Dr. Pieter A. Siebesma

Na de verwoesting van de Tempel

In het jaar 70 veroverden de Romeinen de stad Jeruzalem en werd de Tempel verwoest. Dit had een grote impact op het Joodse volk van die dagen. Er konden immers geen offers meer gebracht worden om verzoening te doen over de zonden.


Twee groepen binnen het Jodendom slaagden erin om aan deze situatie het hoofd te bieden en te blijven voortbestaan: de Farizeeën en de Joodse christenen.

 

Het rabbijnse jodendom: het gebed vervangt de Tempeldienst

Jochanan ben Zakkaj,  een van de vooraanstaande Tanna’iem (die groep rabbijnen die aan de basis hebben gestaan van de gezaghebbende rabbijnse geschriften als de Misjna en de Talmoed) en de opvolger van Hillel en Sjamaj, leefde een aantal jaren in Jeruzalem in de schaduw van de Tempel. Maar tijdens de belegering van Jeruzalem kreeg hij toestemming van de veldheer Vespasianus om zich in Jamnia te vestigen en daar een bet dien (rabbinaal gerechtshof) te stichten. Na de verwoesting van Jeruzalem trof hij maatregelen zodat de Thoragetrouwe Joden konden overleven zonder Tempel en zonder offerdienst. Een van zijn eerste maatregel betrof het blazen van de sjofar. Toen de Tempel er nog stond, mocht op een nieuwjaarsdag dat op een sabbat viel de sjofar alleen geblazen worden in de Tempel en niet elders in het land van Israël. Jochanan ben Zakkaj vaardigde echter het voorschrift uit  dat vanaf dat moment de sjofar geblazen kon worden overal waar een bet dien was. Veel andere wetsregels werden geformuleerd.
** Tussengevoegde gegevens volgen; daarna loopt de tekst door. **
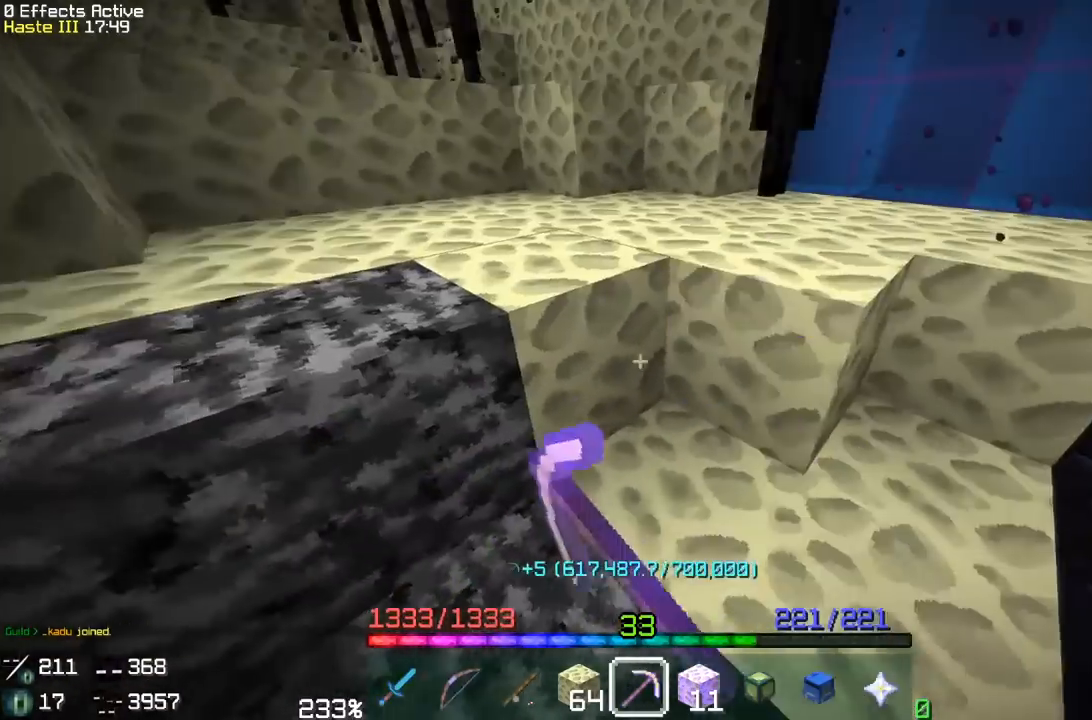
{"keys": ["w"], "mouse": ["left"], "events": [[33, "w", "down"], [133, "d", "up"], [200, "w", "up"], [333, "w", "down"]]}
Men kwam tot het besef, dat men ook zonder offerdienst kon voortbestaan. Of zoals dat in de Babylonische Talmoed wordt verwoord: Wat betekent het om God te dienen met het ganse hart? Wat wordt bedoeld met de dienst (Hebreeuws: awoda) van het hart? Het antwoord daarop is dat de dienst van het hart het gebed is! Immers het gebed is in de plaats gekomen van de tempeldienst (in het Hebreeuws eveneens awoda) en van het brengen van de offers, die toen de tempel er nog stond drie maal per dag werden gebracht.
Daarom is volgens rabbi Eleazar het gebed dierbaarder in Gods ogen dan het verrichten van goede werken of het brengen van offers (Berachot 32B).
Zo kon het Farizese Jodendom met haar nadruk op de mondelinge wetten zich ontwikkelen tot het orthodoxe Jodendom van vandaag de dag.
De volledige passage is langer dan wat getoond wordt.